NSF Grant on Whitespace Spectrum Sharing Awarded to Profs. Sanjay Shakkottai and Lili Qiu
The potential opening up of new spectrum (white space) by the FCC for unlicensed use has created exciting new opportunities. This spectrum, with unique properties -- the presence of incumbent primary users with significant spatio-temporal variability in spectral occupancy -- sets this apart from a conventional wireless setting. A recent grant award by NSF toProfs. Lili Qiuand Sanjay Shakkottai addresses key problems in this setting. Their proposed research will focus on two aspects:
(i) FCC mandates that secondary (unlicensed) users must not interfere with incumbents (primary users) -- to address this, they will develop both wide-band and spatially accurate spectrum sensing infrastructure and algorithms;
(ii) The large available bandwidth as well as the absence of a dominant incumbent protocol will attract many different users and networks -- e.g., a theme park where a group of kids are playing video games, a group of adults are viewing and sharing video, and wireless smart-tickets on each customer that are providing real-time park status (e.g., ride queue lengths, ongoing sales and promotions) -- with each of these networks having its own (potentially different) protocol, radio technology and performance objective.
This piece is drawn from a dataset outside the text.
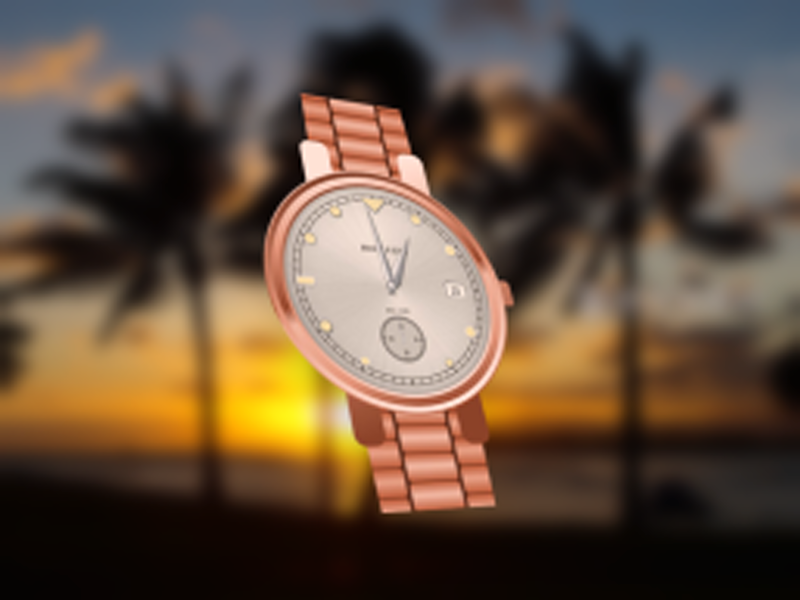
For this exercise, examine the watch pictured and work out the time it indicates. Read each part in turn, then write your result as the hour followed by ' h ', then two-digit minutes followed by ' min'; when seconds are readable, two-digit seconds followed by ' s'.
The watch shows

Their research will focus on enabling dynamic spectrum sharing in this heterogeneous setting both within networks and across networks, where multiple networks might not even speak the same protocols.
The algorithms, techniques, and software resulting from this research will help enable effective communication in white space, create new wireless network technologies, and deepen understanding of wireless networks. To maximize the impact and effectiveness of their research, they plan to closely collaborate with Microsoft Research.